----- Data shown -----
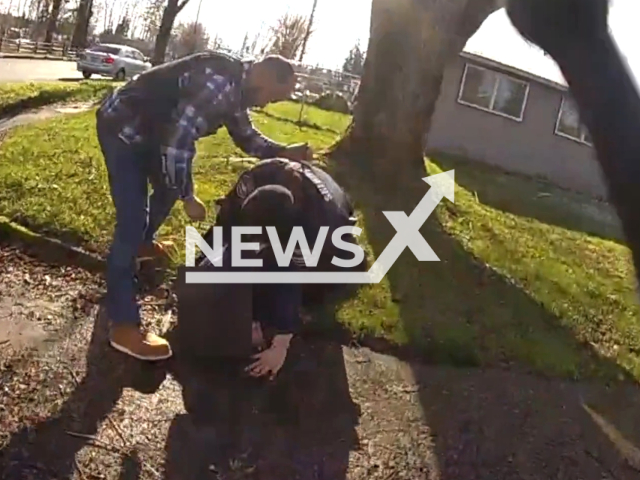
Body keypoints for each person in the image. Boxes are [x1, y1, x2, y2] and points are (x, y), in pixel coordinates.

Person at [95, 51, 314, 361]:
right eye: (273, 96)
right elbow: (177, 143)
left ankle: (142, 245)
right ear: (263, 76)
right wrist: (188, 196)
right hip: (125, 130)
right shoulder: (218, 83)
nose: (267, 104)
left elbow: (248, 138)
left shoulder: (238, 90)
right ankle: (123, 325)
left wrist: (284, 152)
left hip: (151, 135)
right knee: (131, 220)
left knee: (167, 186)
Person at [196, 157, 367, 379]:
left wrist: (281, 342)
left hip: (336, 233)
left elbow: (289, 282)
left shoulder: (319, 232)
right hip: (287, 184)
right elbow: (225, 222)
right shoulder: (253, 181)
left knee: (323, 287)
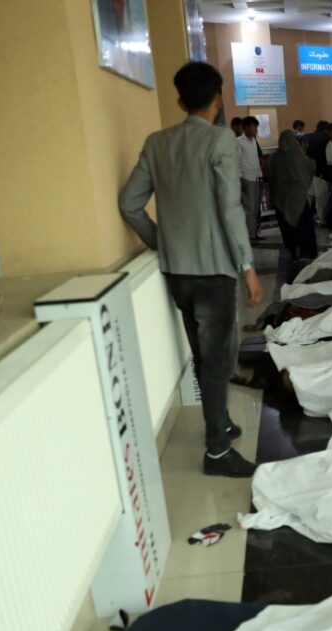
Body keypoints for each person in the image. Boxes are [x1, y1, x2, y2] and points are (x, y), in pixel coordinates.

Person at [119, 62, 262, 478]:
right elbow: (230, 208)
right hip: (214, 270)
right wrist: (248, 266)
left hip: (177, 271)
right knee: (218, 359)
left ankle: (221, 424)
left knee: (203, 355)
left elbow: (130, 204)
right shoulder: (219, 141)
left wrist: (161, 241)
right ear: (218, 99)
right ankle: (217, 450)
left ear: (180, 101)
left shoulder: (157, 142)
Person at [268, 129, 319, 263]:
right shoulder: (297, 155)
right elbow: (309, 169)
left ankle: (293, 251)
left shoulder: (274, 157)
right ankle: (307, 251)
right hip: (297, 199)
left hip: (280, 197)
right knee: (304, 225)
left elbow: (270, 176)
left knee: (287, 227)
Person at [236, 116, 262, 241]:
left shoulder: (253, 141)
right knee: (249, 209)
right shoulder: (239, 142)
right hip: (246, 179)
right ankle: (248, 236)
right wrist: (241, 180)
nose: (255, 130)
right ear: (245, 128)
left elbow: (255, 161)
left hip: (255, 178)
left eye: (256, 127)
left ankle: (253, 233)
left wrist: (260, 176)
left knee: (256, 208)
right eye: (253, 127)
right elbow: (235, 162)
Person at [305, 121, 332, 220]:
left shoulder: (307, 137)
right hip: (320, 172)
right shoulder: (325, 138)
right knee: (321, 198)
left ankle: (307, 219)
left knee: (309, 197)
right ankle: (322, 219)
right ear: (326, 129)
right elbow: (327, 157)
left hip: (307, 172)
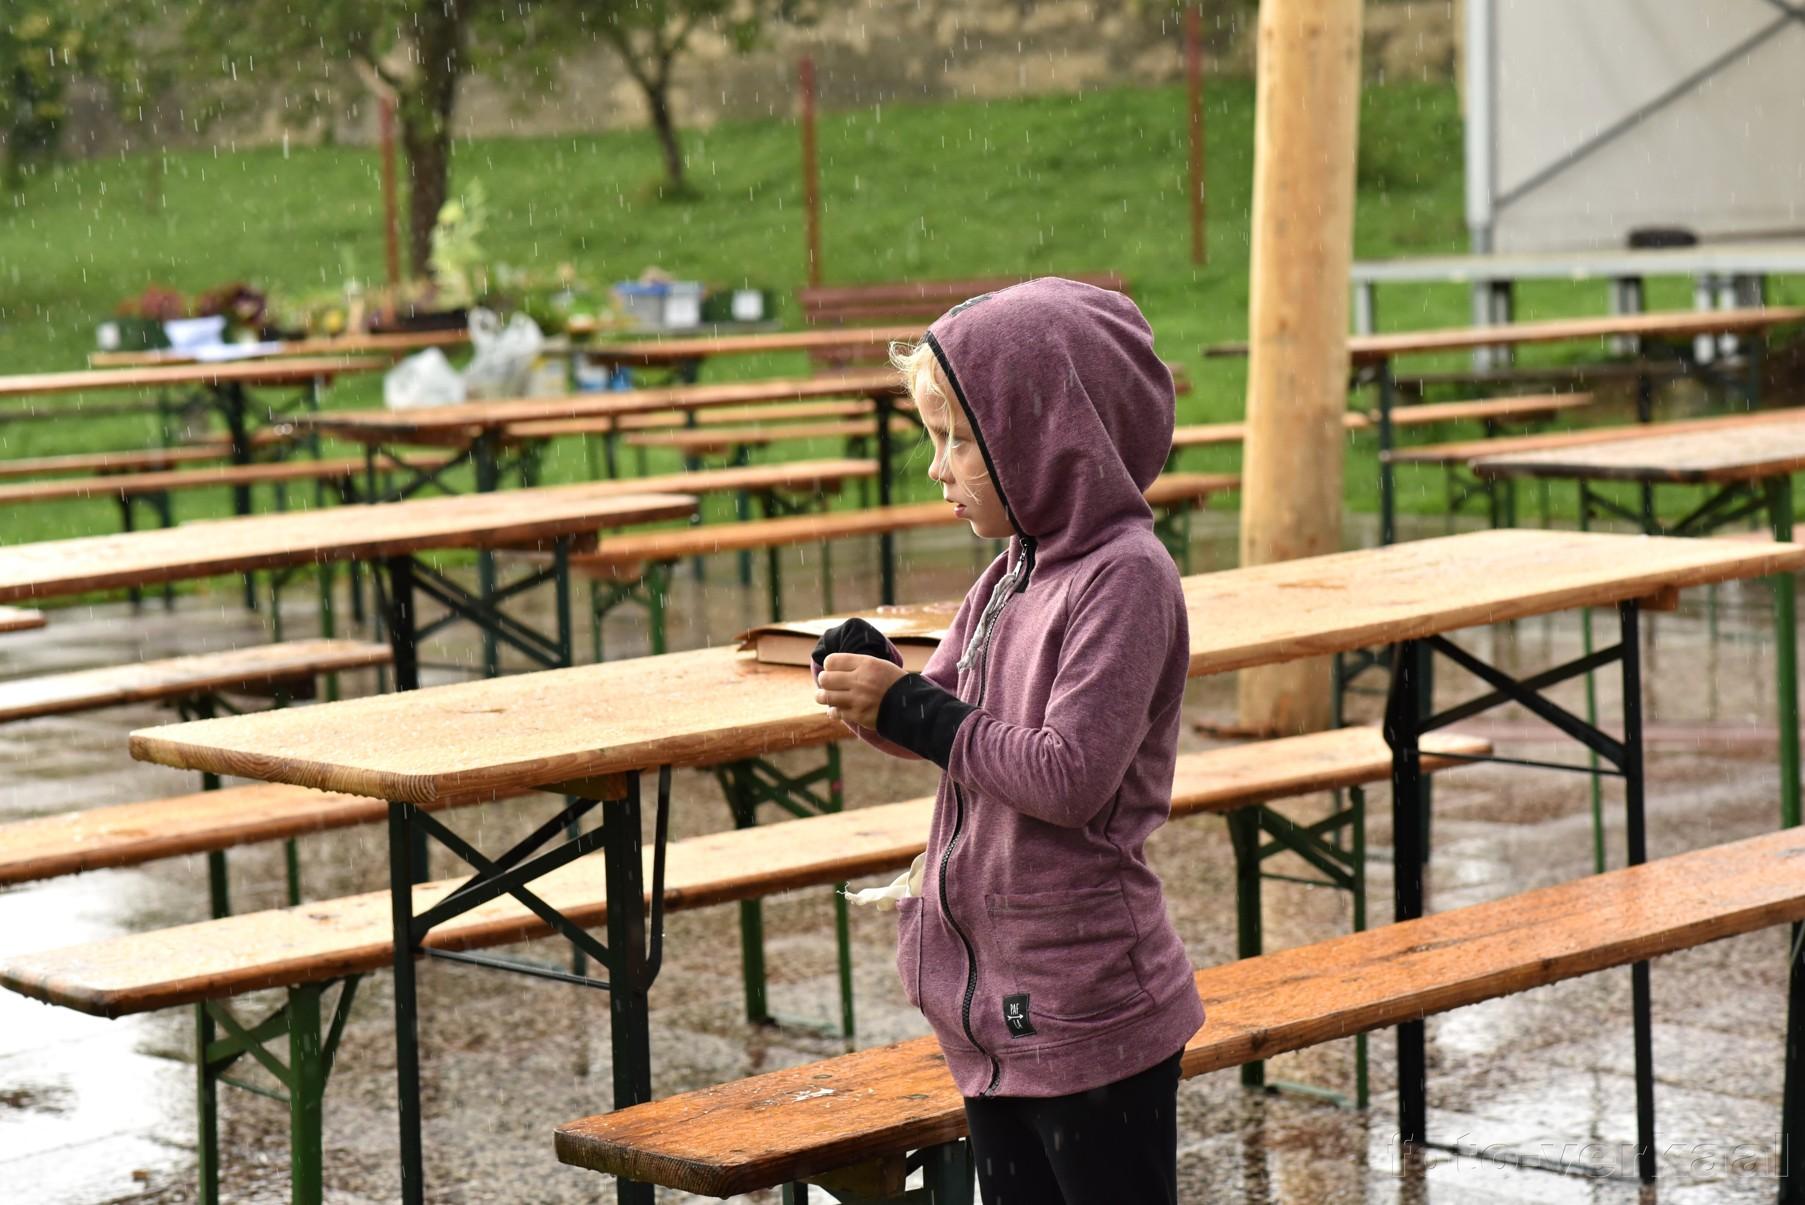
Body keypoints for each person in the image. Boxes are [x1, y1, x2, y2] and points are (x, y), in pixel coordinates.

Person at [811, 277, 1202, 1204]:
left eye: (956, 439)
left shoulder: (1125, 578)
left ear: (1044, 435)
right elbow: (952, 721)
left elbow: (1068, 776)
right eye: (932, 439)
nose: (936, 469)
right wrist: (879, 689)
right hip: (997, 1009)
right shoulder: (1010, 572)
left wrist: (912, 708)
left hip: (1089, 1002)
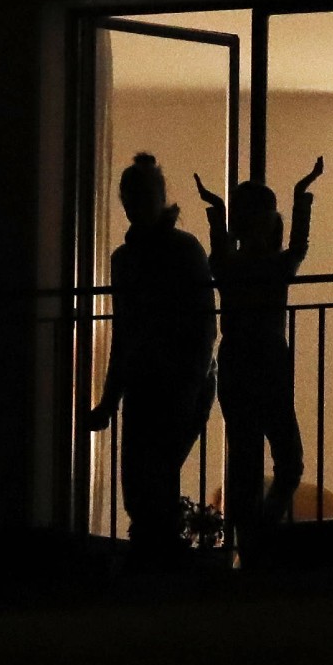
-----
Directions:
Only the lines from the one with "left elbow: (270, 176)" through the end of the data, both ends included, should be written out exactly, and no pictures should appear.

Output for this exercise:
left elbow: (270, 176)
left knee: (287, 227)
Person at [236, 116, 262, 241]:
left shoulder: (253, 141)
right knee: (249, 209)
right shoulder: (239, 142)
right hip: (246, 179)
right ankle: (248, 236)
right wrist: (241, 180)
nose: (255, 130)
right ear: (245, 128)
left elbow: (255, 161)
left hip: (255, 178)
left eye: (256, 127)
left ankle: (253, 233)
left wrist: (260, 176)
left knee: (256, 208)
right eye: (253, 127)
right elbow: (235, 162)
Person at [305, 121, 332, 220]:
left shoulder: (307, 137)
right hip: (320, 172)
right shoulder: (325, 138)
right knee: (321, 198)
left ankle: (307, 219)
left knee: (309, 197)
right ankle: (322, 219)
right ear: (326, 129)
right elbow: (327, 157)
left hip: (307, 172)
Body keypoints for each person in the image. Boxes are [x1, y1, x2, y2] and points are (x, y), in pixel coordinates.

Person at [811, 277, 1202, 1204]:
left eye: (956, 439)
left shoulder: (1125, 578)
left ear: (1044, 435)
right elbow: (952, 721)
left elbow: (1068, 776)
right eye: (932, 439)
nose: (936, 469)
right wrist: (879, 689)
right hip: (997, 1009)
right shoulder: (1010, 572)
left wrist: (912, 708)
left hip: (1089, 1002)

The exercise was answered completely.